Exercise details =
Verbatim reproduction of the entries is required; images must be omitted.

#### Extracted records

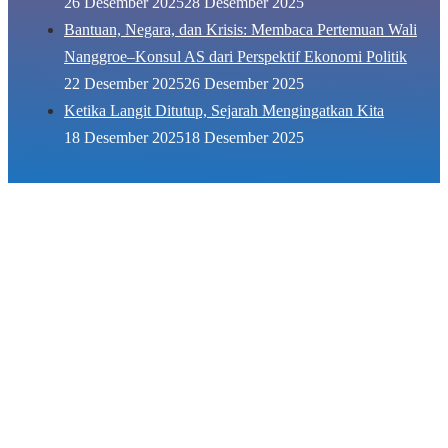
26 Desember 2025
28 Desember 2025
Bantuan, Negara, dan Krisis: Membaca Pertemuan Wali
Nanggroe–Konsul AS dari Perspektif Ekonomi Politik
22 Desember 2025
26 Desember 2025
Ketika Langit Ditutup, Sejarah Mengingatkan Kita
18 Desember 2025
18 Desember 2025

########

Exercise answer =
26 Desember 2025
28 Desember 2025
Bantuan, Negara, dan Krisis: Membaca Pertemuan Wali
Nanggroe–Konsul AS dari Perspektif Ekonomi Politik
22 Desember 2025
26 Desember 2025
Ketika Langit Ditutup, Sejarah Mengingatkan Kita
18 Desember 2025
18 Desember 2025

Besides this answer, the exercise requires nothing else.